If the Klan really did move its 1922 initiation on the spur of the moment, it’s a remarkable coincidence that the same thing happened again a year later. This time, in May 1923, the Illinois State Journal reported the ostensible change of scenery. “The meeting,” the paper said, “had been planned to be held twelve miles north of Springfield in an open field but these plans were changed by the rain.”
Even more people – 6,000 Klansmen, according to the Journal – watched the 1923 ceremony, which was overseen by three dozen “exalted cyclops,” top officials of local klans from around Illinois. This second allegedly impromptu ceremony also went off without a hitch. If anything, it was even more elaborate than the 1922 ritual.
All members were in full regalia, forming an army of men in white robes, hoods and pointed masks.
Two hundred and fifty guards, some of whom were wearing sidearms, were stationed at various points on the grounds while the ritual was performed in the coliseum about an altar in the center of the building.
This formed the “klavern.” A flaming cross of Cavalry (sic), fourteen feet high and six feet wide, burned above the altar. This light was supplemented by a small burning cross carried by the “knighthawk” who lead the candidates in single file.
Those initiated marched in this fashion in an open square formed by the members. Certain persons were designated as “stations” and from each of these the prospective received his instructions in Klandom.
The altar was draped with a large American flag and upon it was an open Bible.
“A small gathering of curious boys gathered outside the gates was the only approach to a disturbance reported,” the newspaper story ended.
Anti-Klan legislators forced the Illinois House to investigate the two Klan events at the Coliseum. In testimony to investigators, however, a variety of Klan officials and fairgrounds employees all said they had no idea how the Klan managed to take over the Coliseum.
Springfield Klan leader Charles Wanless repeated the story that rain forced the relocations, but said another officer organized the ceremonies.
The special committee ultimately recommended that fairgrounds custodian Charles Muttera be fired – the committee called him “wholly incompetent” – and that permits be required for all future events on the grounds.

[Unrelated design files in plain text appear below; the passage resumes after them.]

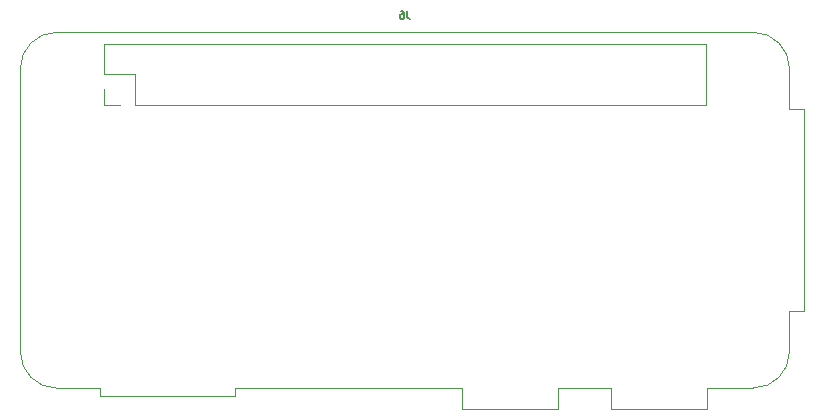
<source format=gbr>
%TF.GenerationSoftware,KiCad,Pcbnew,(6.0.0)*%
%TF.CreationDate,2022-02-07T22:24:18-06:00*%
%TF.ProjectId,PiDRO_interface,50694452-4f5f-4696-9e74-657266616365,rev?*%
%TF.SameCoordinates,Original*%
%TF.FileFunction,Legend,Bot*%
%TF.FilePolarity,Positive*%
%FSLAX46Y46*%
G04 Gerber Fmt 4.6, Leading zero omitted, Abs format (unit mm)*
G04 Created by KiCad (PCBNEW (6.0.0)) date 2022-02-07 22:24:18*
%MOMM*%
%LPD*%
G01*
G04 APERTURE LIST*
%ADD10C,0.150000*%
%ADD11C,0.120000*%
G04 APERTURE END LIST*
D10*
%TO.C,J6*%
X130386666Y-82917261D02*
X130386666Y-83370833D01*
X130416904Y-83461547D01*
X130477380Y-83522023D01*
X130568095Y-83552261D01*
X130628571Y-83552261D01*
X129812142Y-82917261D02*
X129933095Y-82917261D01*
X129993571Y-82947500D01*
X130023809Y-82977738D01*
X130084285Y-83068452D01*
X130114523Y-83189404D01*
X130114523Y-83431309D01*
X130084285Y-83491785D01*
X130054047Y-83522023D01*
X129993571Y-83552261D01*
X129872619Y-83552261D01*
X129812142Y-83522023D01*
X129781904Y-83491785D01*
X129751666Y-83431309D01*
X129751666Y-83280119D01*
X129781904Y-83219642D01*
X129812142Y-83189404D01*
X129872619Y-83159166D01*
X129993571Y-83159166D01*
X130054047Y-83189404D01*
X130084285Y-83219642D01*
X130114523Y-83280119D01*
D11*
X97615000Y-111765000D02*
G75*
G03*
X100675000Y-114825000I3059999J-1D01*
G01*
X159675000Y-114825000D02*
G75*
G03*
X162735000Y-111765000I1J3059999D01*
G01*
X100675000Y-84705000D02*
G75*
G03*
X97615000Y-87765000I-1J-3059999D01*
G01*
X162735000Y-87765000D02*
G75*
G03*
X159675000Y-84705000I-3059999J1D01*
G01*
X104715000Y-88265000D02*
X107315000Y-88265000D01*
X162735000Y-91205000D02*
X162735000Y-87765000D01*
X135015000Y-116625000D02*
X135015000Y-114825000D01*
X97615000Y-87765000D02*
X97615000Y-111765000D01*
X115785000Y-114825000D02*
X115785000Y-115525000D01*
X107315000Y-88265000D02*
X107315000Y-90865000D01*
X155635000Y-85665000D02*
X155635000Y-90865000D01*
X104365000Y-115525000D02*
X104365000Y-114825000D01*
X104715000Y-89535000D02*
X104715000Y-90865000D01*
X155735000Y-114825000D02*
X155735000Y-116625000D01*
X162735000Y-108325000D02*
X162735000Y-111765000D01*
X143135000Y-116625000D02*
X135015000Y-116625000D01*
X159675000Y-84705000D02*
X100675000Y-84705000D01*
X147615000Y-116625000D02*
X147615000Y-114825000D01*
X159675000Y-114825000D02*
X155735000Y-114825000D01*
X107315000Y-90865000D02*
X155635000Y-90865000D01*
X115785000Y-115525000D02*
X104365000Y-115525000D01*
X104365000Y-114825000D02*
X100675000Y-114825000D01*
X135015000Y-114825000D02*
X115785000Y-114825000D01*
X155735000Y-116625000D02*
X147615000Y-116625000D01*
X162735000Y-91205000D02*
X163935000Y-91205000D01*
X104715000Y-85665000D02*
X155635000Y-85665000D01*
X104715000Y-85665000D02*
X104715000Y-88265000D01*
X163935000Y-108325000D02*
X162735000Y-108325000D01*
X147615000Y-114825000D02*
X143135000Y-114825000D01*
X104715000Y-90865000D02*
X106045000Y-90865000D01*
X143135000Y-114825000D02*
X143135000Y-116625000D01*
X163935000Y-91205000D02*
X163935000Y-108325000D01*
%TD*%
M02*

</source>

The recommendations were ignored. Muttera (1874-1948), a former Springfield alderman, stayed on the job – it was a patronage position under the control of Gov. Small – and the Klan was back at the fairgrounds, using a whole new subterfuge, in October 1924. That rally, which featured a speech by Dr. Hiram Wesley Evans of Atlanta, Ga., the national Klan’s imperial wizard, was held at the Grandstand.
“State officials said this afternoon that no permission had been given to the Ku Klux Klan to use the fairgrounds,” the Register reported the day of the 1924 rally. “Permission for a picnic was asked by the ‘Springfield Progressive club’ and was granted. The Klan is either using the fairgrounds without consent or is going under the name of the ‘Springfield Progressive club.’”

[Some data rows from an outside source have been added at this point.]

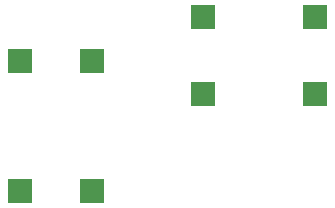
<source format=gbr>
%TF.GenerationSoftware,KiCad,Pcbnew,7.0.5*%
%TF.CreationDate,2023-10-22T13:56:56-04:00*%
%TF.ProjectId,PWR_module,5057525f-6d6f-4647-956c-652e6b696361,rev?*%
%TF.SameCoordinates,PX7270e00PY6a55ae0*%
%TF.FileFunction,Paste,Top*%
%TF.FilePolarity,Positive*%
%FSLAX46Y46*%
G04 Gerber Fmt 4.6, Leading zero omitted, Abs format (unit mm)*
G04 Created by KiCad (PCBNEW 7.0.5) date 2023-10-22 13:56:56*
%MOMM*%
%LPD*%
G01*
G04 APERTURE LIST*
%ADD10R,2.100000X2.050000*%
%ADD11R,2.000000X2.000000*%
G04 APERTURE END LIST*
D10*
%TO.C,L2*%
X27500000Y18250000D03*
X27500000Y24750000D03*
%TD*%
%TO.C,L1*%
X18000000Y24750000D03*
X18000000Y18250000D03*
%TD*%
D11*
%TO.C,J1*%
X8650000Y10000000D03*
X2500000Y10000000D03*
X8650000Y21000000D03*
X2500000Y21000000D03*
%TD*%
M02*

</source>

The Klan continued to hold gatherings at state-owned property in Springfield for at least two more years – at the state Arsenal in 1925 and at Camp Lincoln in 1926 – although KKK activity seems to have tailed off in central Illinois following sexual and financial scandals surrounding the national Klan.
When quizzed later about use of the Arsenal, Illinois Adjutant General Carlos Black said the building was open to any group, whatever their political, religious or racial connection, “so long as the assemblage was orderly.”